Spencer v. Brown. It sounds like one of those weird pub questions - e.g. which animal would win if a badger fought a marlin - but more genteel.
But this post is on an exhibition celebrating the works of these two dead Englishman, held at Compton Verney, somewhere between Warwick and Stratford Upon Avon (although I'm now wondering who would win if Shakespeare, Spencer and Brown fought it out?).
Stanley Spencer is best known for his 'mystical biblical scenes and candid self-portraits' (Parissien, see below). He also did one of the best 'straight' self-portraits you are likely to see, painted in 1914 and hanging in the Tait. Much of his painting was done around Cookham, on the River Thames, and (if you are really interested) a place where I collected a nice red alga (Thorea) some years ago.
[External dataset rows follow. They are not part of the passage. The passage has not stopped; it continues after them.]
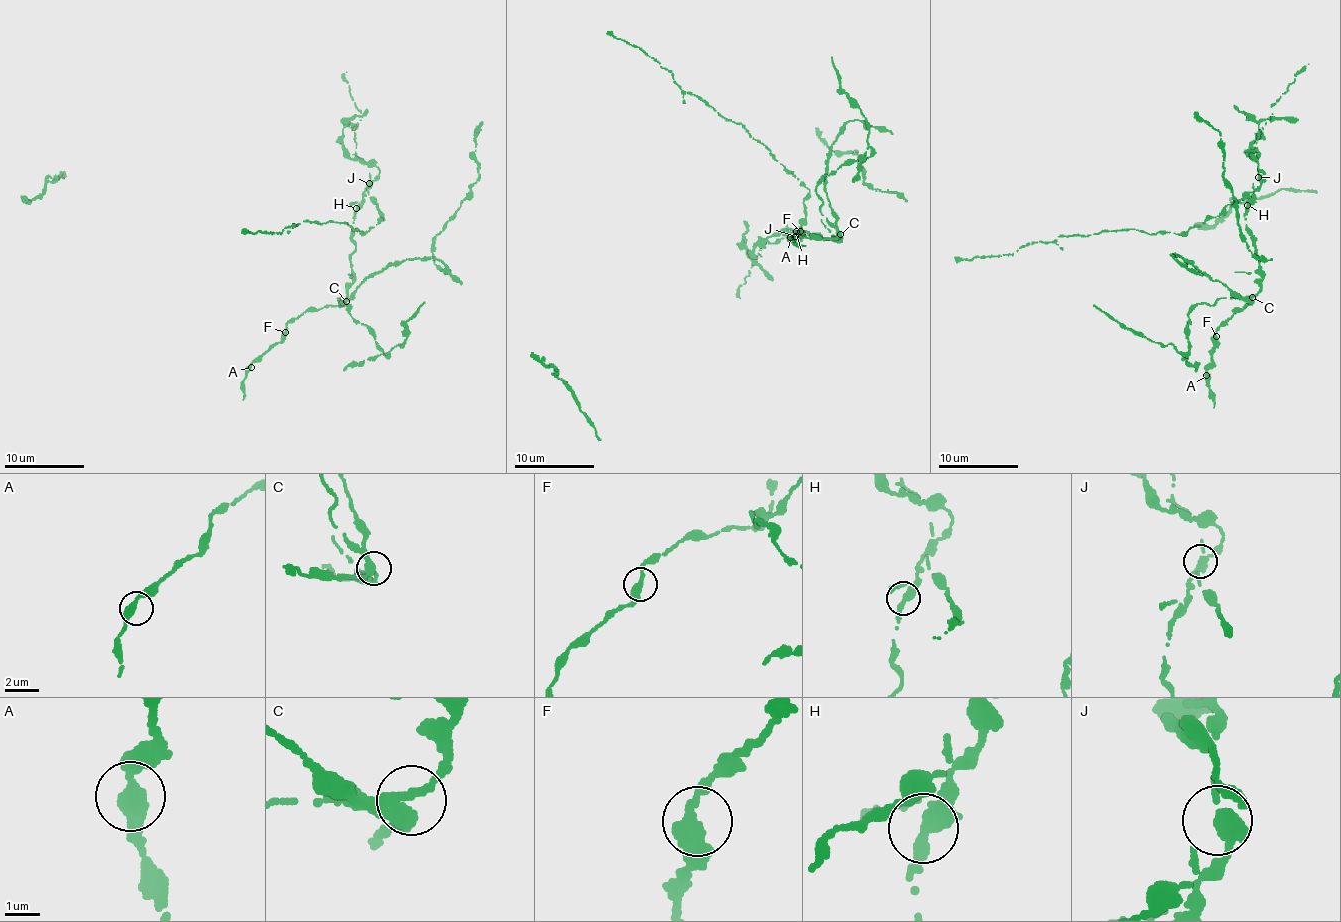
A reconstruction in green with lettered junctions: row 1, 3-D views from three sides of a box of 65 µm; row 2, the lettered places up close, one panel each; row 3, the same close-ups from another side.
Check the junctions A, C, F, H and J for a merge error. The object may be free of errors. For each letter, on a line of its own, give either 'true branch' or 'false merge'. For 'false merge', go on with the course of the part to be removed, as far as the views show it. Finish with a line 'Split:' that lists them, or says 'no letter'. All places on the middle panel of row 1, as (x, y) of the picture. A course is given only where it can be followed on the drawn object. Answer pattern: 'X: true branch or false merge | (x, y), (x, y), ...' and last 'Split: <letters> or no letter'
A: true branch
C: true branch
F: true branch
H: true branch
J: false merge | (795, 235), (804, 222), (810, 190), (741, 124), (726, 121), (703, 99), (683, 92), (659, 61), (606, 33)
Split: J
This Compton Verney exhibition concerns his garden landscapes. Nothing controversial or worrisome here. Compton Verney is a homestead surrounded by Capability Brown designed landscape (largely paddocks and clumps of trees) and a pleasant place to revisit Spencer, and Brown.
The Stanley Spencer display included Wisteria, Cookham; Bellrope Meadow; Cottages at Burghciere; Red Magnolia; Boatbuilder’s Yard, Cookham; and Greenhouse and Garden. The first three are illustrated here, in that order, photographed by me from the exhibition guidebook by Steven Parissien. I liked all the paintings but then I have a soft spot for Spencer (borrowed from my father, as are most of my artistic leanings).
The Capability Brown exhibition covered his garden and building design, with examples from various properaties around England. Spencer too was connected to building design, but only tenuously.
Of course while in the area we paid homage to this man and visited a house or two related to his apparent life.
The garden in the picture below is a recreated Elizabethan Knot Garden behind the house that was (among other things) next to where William lived in his later years.